Document section:
Part 1 of The Future of Agentic Engineering. What separates the durable principles of software work from the newer methods agents bring.
The split
Agentic software development does not repeal the old principles of good software work. It changes the unit of execution.
The old unit was usually a person, team, sprint, ticket, or pull request. The emerging unit is a loop: an agent or agent group receives a goal, gathers context, plans, edits, tests, explains, and either asks for approval or continues. This loop can compress pieces of the classical SDLC into minutes, but it still needs the controls that made software delivery work before - customer value, small batches, explicit requirements, technical excellence, independent verification, risk management, observability, and sustainable pace.
The practical difference is that methodology becomes executable. Instructions, skills, MCP servers, tool permissions, worktrees, subagents, tests, evals, and review prompts are not documentation about what the system should do. They shape what it can do.
What a classical operating model already encodes
A responsible-minimum software organization already expresses most of the required judgment:
- Intake and product direction.
- External knowledge review.
- Requirements and acceptance criteria.
- UX and architecture.
- Sprint planning.
- Backend, frontend, and integration implementation.
- Code quality, QA, and security review.
- Release, deployment, monitoring, support, and retrospectives.
The companion repo,
agentic_engineering,
encodes exactly this as role files, trackers, and gates. That structure captures
the breadth of thinking it takes to ship real software. Its risk is that it looks
like a fixed twelve-role human org chart. In an
agentic system these roles should become lenses and gates, not necessarily
people. The perspectives are worth keeping; one human can instantiate many of
them through agents, skills, checklists, and validation loops.
Principles that stay stable
1. Customer value beats activity
The Agile Manifesto puts customer satisfaction through early and continuous delivery of valuable software first, and makes working software the primary measure of progress. Agents make activity cheap - branches, diffs, documents, tests, tickets, and dashboards multiply fast. That makes the principle more important, not less. The question is not “how many agents ran?” but “what user, operational, or learning value changed?”
Implication: every loop needs an outcome statement and acceptance evidence. An agent that cannot verify the value has only produced motion.

(Dataset records)
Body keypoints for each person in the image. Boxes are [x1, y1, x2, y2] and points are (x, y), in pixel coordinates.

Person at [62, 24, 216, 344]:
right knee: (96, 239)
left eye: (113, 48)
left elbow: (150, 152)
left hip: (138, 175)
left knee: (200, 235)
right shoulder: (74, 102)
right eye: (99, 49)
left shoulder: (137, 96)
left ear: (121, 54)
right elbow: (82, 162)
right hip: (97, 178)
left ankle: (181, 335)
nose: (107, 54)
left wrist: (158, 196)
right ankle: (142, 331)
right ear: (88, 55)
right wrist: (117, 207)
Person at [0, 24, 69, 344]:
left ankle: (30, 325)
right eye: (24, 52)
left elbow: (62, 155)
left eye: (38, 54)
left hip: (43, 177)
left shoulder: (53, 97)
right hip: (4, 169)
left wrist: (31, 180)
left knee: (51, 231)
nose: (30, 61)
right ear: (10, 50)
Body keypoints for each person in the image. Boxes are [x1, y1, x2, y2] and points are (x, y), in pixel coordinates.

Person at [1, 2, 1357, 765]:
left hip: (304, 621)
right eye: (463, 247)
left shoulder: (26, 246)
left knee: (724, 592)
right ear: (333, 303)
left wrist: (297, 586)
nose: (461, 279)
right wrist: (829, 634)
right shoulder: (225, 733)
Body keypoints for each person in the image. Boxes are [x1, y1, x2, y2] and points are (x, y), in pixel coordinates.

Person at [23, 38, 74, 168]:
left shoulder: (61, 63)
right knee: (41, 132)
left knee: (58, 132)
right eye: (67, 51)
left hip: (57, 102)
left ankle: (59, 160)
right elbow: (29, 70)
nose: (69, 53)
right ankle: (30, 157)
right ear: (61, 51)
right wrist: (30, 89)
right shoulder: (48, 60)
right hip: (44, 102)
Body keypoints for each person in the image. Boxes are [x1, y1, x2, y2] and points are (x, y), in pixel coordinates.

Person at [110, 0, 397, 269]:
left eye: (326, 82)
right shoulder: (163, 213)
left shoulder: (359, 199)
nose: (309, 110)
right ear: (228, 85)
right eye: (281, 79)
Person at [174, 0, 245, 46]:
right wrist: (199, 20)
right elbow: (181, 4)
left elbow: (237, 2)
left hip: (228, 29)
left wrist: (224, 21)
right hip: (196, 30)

Exercise requirements:
**A.** In the agentic engineering excerpt, what does the Agile Manifesto make the primary measure of progress?
**B.** Retype the part of the agentic engineering excerpt starting with "The old unit" and going on through "what it can do.".
The material has nothing to do with this work.

Solutions:
**A.** Working software.

**B.**
The old unit was usually a person, team, sprint, ticket, or pull request. The emerging unit is a loop: an agent or agent group receives a goal, gathers context, plans, edits, tests, explains, and either asks for approval or continues. This loop can compress pieces of the classical SDLC into minutes, but it still needs the controls that made software delivery work before - customer value, small batches, explicit requirements, technical excellence, independent verification, risk management, observability, and sustainable pace.
The practical difference is that methodology becomes executable. Instructions, skills, MCP servers, tool permissions, worktrees, subagents, tests, evals, and review prompts are not documentation about what the system should do. They shape what it can do.